Collected data
%%

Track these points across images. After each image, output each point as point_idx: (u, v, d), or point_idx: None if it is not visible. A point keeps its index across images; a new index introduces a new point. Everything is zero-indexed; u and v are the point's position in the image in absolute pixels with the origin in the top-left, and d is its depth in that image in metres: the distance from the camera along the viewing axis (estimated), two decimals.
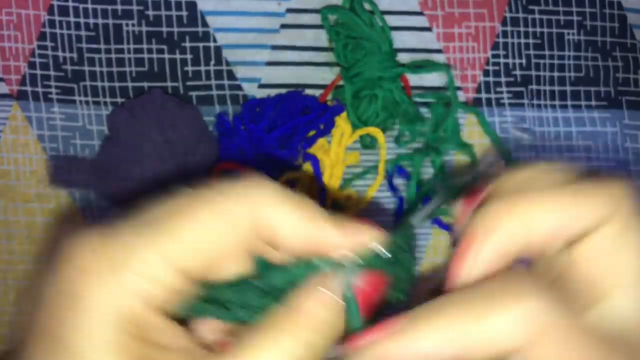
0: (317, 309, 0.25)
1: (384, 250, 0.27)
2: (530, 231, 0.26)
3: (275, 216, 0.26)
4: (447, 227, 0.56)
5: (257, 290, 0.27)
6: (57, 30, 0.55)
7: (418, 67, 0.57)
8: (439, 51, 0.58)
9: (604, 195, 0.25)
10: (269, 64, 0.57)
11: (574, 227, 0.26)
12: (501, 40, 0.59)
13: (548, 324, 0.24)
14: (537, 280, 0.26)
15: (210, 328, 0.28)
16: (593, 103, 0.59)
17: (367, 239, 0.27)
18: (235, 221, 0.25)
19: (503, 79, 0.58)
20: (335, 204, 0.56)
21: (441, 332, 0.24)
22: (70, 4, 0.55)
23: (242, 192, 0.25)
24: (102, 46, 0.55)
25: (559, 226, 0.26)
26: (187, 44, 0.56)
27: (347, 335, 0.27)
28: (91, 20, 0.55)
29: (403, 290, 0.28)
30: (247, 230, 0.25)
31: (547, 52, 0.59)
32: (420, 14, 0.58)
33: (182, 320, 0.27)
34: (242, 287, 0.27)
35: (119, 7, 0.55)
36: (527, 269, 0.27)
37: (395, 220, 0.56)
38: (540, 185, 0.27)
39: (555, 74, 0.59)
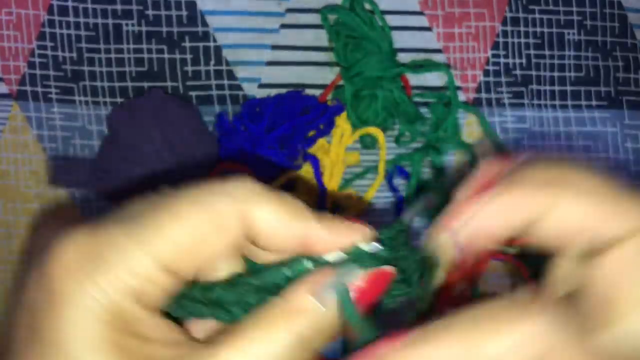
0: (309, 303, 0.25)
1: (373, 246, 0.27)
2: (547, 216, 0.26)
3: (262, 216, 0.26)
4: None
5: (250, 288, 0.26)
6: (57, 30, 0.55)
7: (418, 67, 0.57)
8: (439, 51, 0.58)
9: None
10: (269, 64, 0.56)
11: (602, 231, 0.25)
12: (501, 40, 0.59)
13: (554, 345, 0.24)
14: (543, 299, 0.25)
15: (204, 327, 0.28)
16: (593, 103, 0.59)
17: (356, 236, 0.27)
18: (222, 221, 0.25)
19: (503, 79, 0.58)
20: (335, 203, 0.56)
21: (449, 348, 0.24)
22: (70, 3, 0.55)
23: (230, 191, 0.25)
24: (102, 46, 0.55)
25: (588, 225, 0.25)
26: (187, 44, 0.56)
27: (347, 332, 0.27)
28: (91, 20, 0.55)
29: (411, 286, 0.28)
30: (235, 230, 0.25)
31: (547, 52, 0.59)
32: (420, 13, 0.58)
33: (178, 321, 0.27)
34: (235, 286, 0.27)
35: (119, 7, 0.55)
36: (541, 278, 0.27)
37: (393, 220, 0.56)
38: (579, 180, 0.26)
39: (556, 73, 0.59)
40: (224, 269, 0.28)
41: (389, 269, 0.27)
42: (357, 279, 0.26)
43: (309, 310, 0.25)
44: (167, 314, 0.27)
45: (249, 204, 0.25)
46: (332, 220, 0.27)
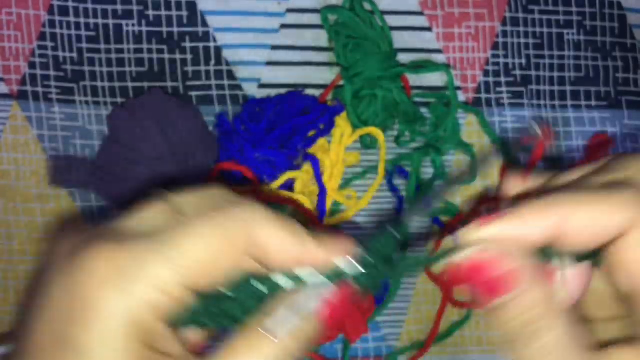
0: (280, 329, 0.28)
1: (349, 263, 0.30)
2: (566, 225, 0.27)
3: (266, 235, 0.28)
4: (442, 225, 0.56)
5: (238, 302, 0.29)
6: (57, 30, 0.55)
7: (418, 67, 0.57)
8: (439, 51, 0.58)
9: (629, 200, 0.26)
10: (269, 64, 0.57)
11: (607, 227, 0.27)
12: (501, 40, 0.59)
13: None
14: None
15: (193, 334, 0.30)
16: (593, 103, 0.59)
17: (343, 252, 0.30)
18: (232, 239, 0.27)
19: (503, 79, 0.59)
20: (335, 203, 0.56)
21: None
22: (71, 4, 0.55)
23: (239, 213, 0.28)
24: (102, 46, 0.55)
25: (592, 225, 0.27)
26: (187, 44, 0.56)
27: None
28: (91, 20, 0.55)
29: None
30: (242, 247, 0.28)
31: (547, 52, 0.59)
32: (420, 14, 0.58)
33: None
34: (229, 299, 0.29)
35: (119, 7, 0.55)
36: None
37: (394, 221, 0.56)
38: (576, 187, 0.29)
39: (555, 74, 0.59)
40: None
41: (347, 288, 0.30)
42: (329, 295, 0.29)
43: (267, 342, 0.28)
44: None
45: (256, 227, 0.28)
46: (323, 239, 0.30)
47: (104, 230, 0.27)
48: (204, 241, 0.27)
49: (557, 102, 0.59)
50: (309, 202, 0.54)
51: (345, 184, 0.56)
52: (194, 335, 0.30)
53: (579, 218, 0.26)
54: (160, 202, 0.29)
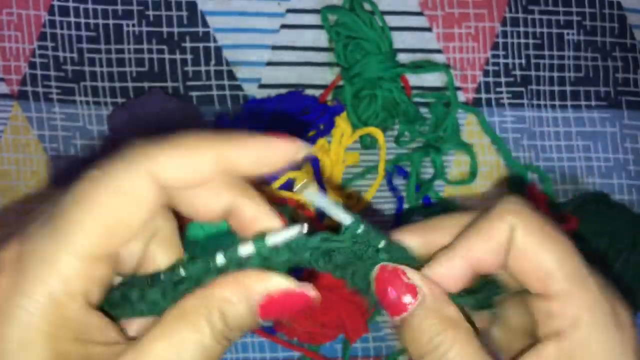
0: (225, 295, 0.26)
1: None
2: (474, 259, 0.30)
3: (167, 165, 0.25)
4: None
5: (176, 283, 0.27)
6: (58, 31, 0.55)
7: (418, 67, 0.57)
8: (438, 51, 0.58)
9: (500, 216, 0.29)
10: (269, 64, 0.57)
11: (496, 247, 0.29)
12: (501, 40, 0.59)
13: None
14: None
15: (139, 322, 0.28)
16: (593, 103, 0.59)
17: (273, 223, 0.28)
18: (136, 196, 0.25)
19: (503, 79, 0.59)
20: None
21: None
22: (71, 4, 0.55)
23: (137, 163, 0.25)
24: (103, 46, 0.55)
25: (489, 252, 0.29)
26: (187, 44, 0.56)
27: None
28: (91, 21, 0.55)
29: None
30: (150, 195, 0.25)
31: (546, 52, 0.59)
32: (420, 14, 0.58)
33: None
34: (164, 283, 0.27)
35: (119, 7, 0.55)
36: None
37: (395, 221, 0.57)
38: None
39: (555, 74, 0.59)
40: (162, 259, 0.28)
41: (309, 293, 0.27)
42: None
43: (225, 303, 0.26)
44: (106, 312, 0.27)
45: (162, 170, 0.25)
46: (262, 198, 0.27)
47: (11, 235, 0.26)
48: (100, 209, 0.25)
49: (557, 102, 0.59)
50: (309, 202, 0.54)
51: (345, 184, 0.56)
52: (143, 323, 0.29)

%%

Exercise directions
Take every entry and repeat it verbatim, minus the pictures.

Response box
Track these points across images. After each image, output each point as point_idx: (u, v, d), or point_idx: None if it is not visible. A point keeps its index across images; a new index introduces a new point. Everything is zero-indexed; u and v are the point's position in the image in absolute pixels with the origin in the top-left, and d is its depth in that image in metres: the distance from the camera along the viewing axis (estimated), two decimals.
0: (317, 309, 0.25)
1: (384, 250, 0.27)
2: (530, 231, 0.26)
3: (275, 216, 0.26)
4: (447, 227, 0.56)
5: (257, 290, 0.27)
6: (57, 30, 0.55)
7: (418, 67, 0.57)
8: (439, 51, 0.58)
9: (604, 195, 0.25)
10: (269, 64, 0.57)
11: (574, 227, 0.26)
12: (501, 40, 0.59)
13: (548, 324, 0.24)
14: (537, 280, 0.26)
15: (210, 328, 0.28)
16: (593, 103, 0.59)
17: (367, 239, 0.27)
18: (235, 221, 0.25)
19: (503, 79, 0.58)
20: (335, 204, 0.56)
21: (441, 332, 0.24)
22: (70, 4, 0.55)
23: (242, 192, 0.25)
24: (102, 46, 0.55)
25: (559, 226, 0.26)
26: (187, 44, 0.56)
27: (347, 335, 0.27)
28: (91, 20, 0.55)
29: (403, 290, 0.28)
30: (247, 230, 0.25)
31: (547, 52, 0.59)
32: (420, 14, 0.58)
33: (182, 320, 0.27)
34: (242, 287, 0.27)
35: (119, 7, 0.55)
36: (527, 269, 0.27)
37: (395, 220, 0.56)
38: (540, 185, 0.27)
39: (555, 74, 0.59)
0: (309, 303, 0.25)
1: (373, 246, 0.27)
2: (547, 216, 0.26)
3: (262, 216, 0.26)
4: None
5: (250, 288, 0.26)
6: (57, 30, 0.55)
7: (418, 67, 0.57)
8: (439, 51, 0.58)
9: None
10: (269, 64, 0.56)
11: (602, 231, 0.25)
12: (501, 40, 0.59)
13: (554, 345, 0.24)
14: (543, 299, 0.25)
15: (204, 327, 0.28)
16: (593, 103, 0.59)
17: (356, 236, 0.27)
18: (222, 221, 0.25)
19: (503, 79, 0.58)
20: (335, 203, 0.56)
21: (449, 348, 0.24)
22: (70, 3, 0.55)
23: (230, 191, 0.25)
24: (102, 46, 0.55)
25: (588, 225, 0.25)
26: (187, 44, 0.56)
27: (347, 332, 0.27)
28: (91, 20, 0.55)
29: (411, 286, 0.28)
30: (235, 230, 0.25)
31: (547, 52, 0.59)
32: (420, 13, 0.58)
33: (178, 321, 0.27)
34: (235, 286, 0.27)
35: (119, 7, 0.55)
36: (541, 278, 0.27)
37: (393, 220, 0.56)
38: (579, 180, 0.26)
39: (556, 73, 0.59)
40: (224, 269, 0.28)
41: (389, 269, 0.27)
42: (357, 279, 0.26)
43: (309, 310, 0.25)
44: (167, 314, 0.27)
45: (249, 204, 0.25)
46: (332, 220, 0.27)
0: (280, 329, 0.28)
1: (349, 263, 0.30)
2: (566, 225, 0.27)
3: (266, 235, 0.28)
4: (442, 225, 0.56)
5: (238, 302, 0.29)
6: (57, 30, 0.55)
7: (418, 67, 0.57)
8: (439, 51, 0.58)
9: (629, 200, 0.26)
10: (269, 64, 0.57)
11: (607, 227, 0.27)
12: (501, 40, 0.59)
13: None
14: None
15: (193, 334, 0.30)
16: (593, 103, 0.59)
17: (343, 252, 0.30)
18: (232, 239, 0.27)
19: (503, 79, 0.59)
20: (335, 203, 0.56)
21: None
22: (71, 4, 0.55)
23: (239, 213, 0.28)
24: (102, 46, 0.55)
25: (592, 225, 0.27)
26: (187, 44, 0.56)
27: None
28: (91, 20, 0.55)
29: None
30: (242, 247, 0.28)
31: (547, 52, 0.59)
32: (420, 14, 0.58)
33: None
34: (229, 299, 0.29)
35: (119, 7, 0.55)
36: None
37: (394, 221, 0.56)
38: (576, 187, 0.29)
39: (555, 74, 0.59)
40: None
41: (347, 288, 0.30)
42: (329, 295, 0.29)
43: (267, 342, 0.28)
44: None
45: (256, 227, 0.28)
46: (323, 239, 0.30)
47: (104, 230, 0.27)
48: (204, 241, 0.27)
49: (557, 102, 0.59)
50: (309, 202, 0.54)
51: (345, 184, 0.56)
52: (194, 335, 0.30)
53: (579, 218, 0.26)
54: (160, 202, 0.29)
0: (225, 295, 0.26)
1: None
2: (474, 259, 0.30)
3: (167, 165, 0.25)
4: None
5: (176, 283, 0.27)
6: (58, 31, 0.55)
7: (418, 67, 0.57)
8: (438, 51, 0.58)
9: (500, 216, 0.29)
10: (269, 64, 0.57)
11: (496, 247, 0.29)
12: (501, 40, 0.59)
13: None
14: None
15: (139, 322, 0.28)
16: (593, 103, 0.59)
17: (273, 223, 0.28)
18: (136, 196, 0.25)
19: (503, 79, 0.59)
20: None
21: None
22: (71, 4, 0.55)
23: (137, 163, 0.25)
24: (103, 46, 0.55)
25: (489, 252, 0.29)
26: (187, 44, 0.56)
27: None
28: (91, 21, 0.55)
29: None
30: (150, 195, 0.25)
31: (546, 52, 0.59)
32: (420, 14, 0.58)
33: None
34: (164, 283, 0.27)
35: (119, 7, 0.55)
36: None
37: (395, 221, 0.57)
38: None
39: (555, 74, 0.59)
40: (162, 259, 0.28)
41: (309, 293, 0.27)
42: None
43: (225, 303, 0.26)
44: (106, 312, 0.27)
45: (162, 170, 0.25)
46: (262, 198, 0.27)
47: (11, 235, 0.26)
48: (100, 209, 0.25)
49: (557, 102, 0.59)
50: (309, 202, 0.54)
51: (345, 184, 0.56)
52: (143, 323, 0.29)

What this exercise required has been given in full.